Barbra Streisand has "Meet the Fockers," her first film in years, coming out soon. And it is a return to antic comedy, too. (Maybe, a la the old "Garbo Talks" and "Garbo Laughs" campaigns, "Fockers" should tout itself as "Streisand Funny!") But for those who cherish Barbra the velvety singer, she has another treat as well. The star performs a duet on Kenny G.'s upcoming album from Arista, "At Last." She'll sing "The Music That Makes Me Dance." This was a great Bob Merrill/Jule Styne song from the stage version of "Funny Girl," but cut from the film.

Others contributing to Kenny's disc include Gladys Knight, LeAnn Rimes, OutKast with Earth, Wind & Fire as well as Chaka Khan. Chaka fans might want to check out her terrific new CD of standards, "Classikhan."

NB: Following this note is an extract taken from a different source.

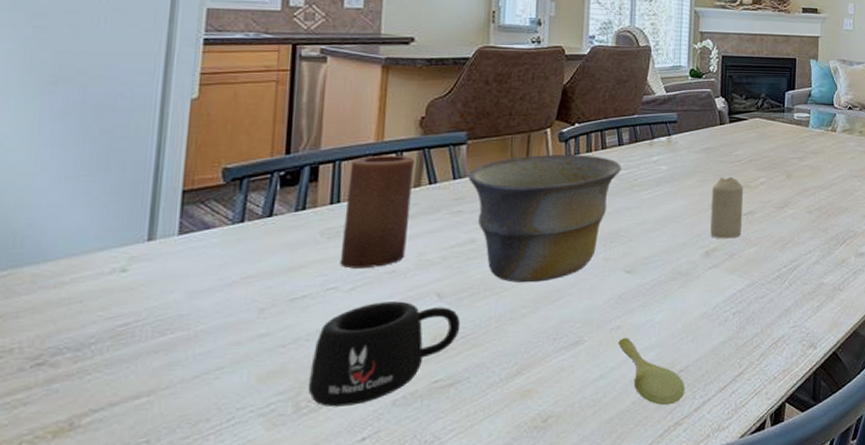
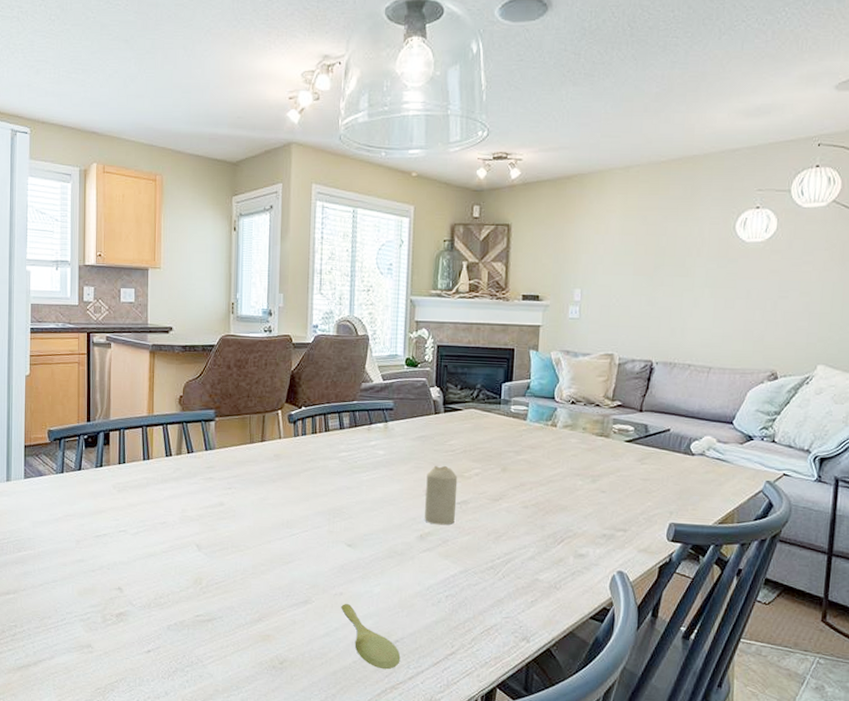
mug: present [309,301,461,407] -> none [111,546,215,624]
candle: present [340,155,415,269] -> none [127,426,177,518]
bowl: present [468,155,621,283] -> none [217,434,342,545]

So many are going this "real music" route -- Rod Stewart, of course, and more recently the fabulous Queen Latifah. There is hope for civilization, even though I tend to agree with the genius George Carlin that we are, generally, a civilization in decline.

More music news: Mariah Carey is out and about, looking good and looking confident. (At Usher's birthday party, she huddled and danced with Denzel Washington for most of the night.) Carey, who has seen her stock rise and fall and then rise again, is said to have a monster hit with her new album from Island Def Jam Records. And she hasn't even finished it yet! First listeners say it is "the strongest album of Mariah's career." In a career that has seen some stratospheric highs, that's saying a lot.

The label's honcho, LA Reid, has worked closely with Mariah on this effort, as has producer Jermaine Dupri. He has a hit with Usher and Alicia Keys.

I wish all the best for Mariah, a girl who has had her share of problems. She is, I think, essentially a young woman to whom fame -- in the person of career molder Tommy Mottola -- came too fast and too furious. Also, her 1994 Christmas album remains constantly in my CD player during the holiday season. It is my favorite Mariah recording. (Her "O Holy Night" is stupendous.)

Want to see big stars? The Stella by Starlight gala next Monday at the Pierre will blow the roof off as Warren Beatty steps up to receive from Arthur Penn, the Stella Adler Award to be given posthumously to Marlon Brando.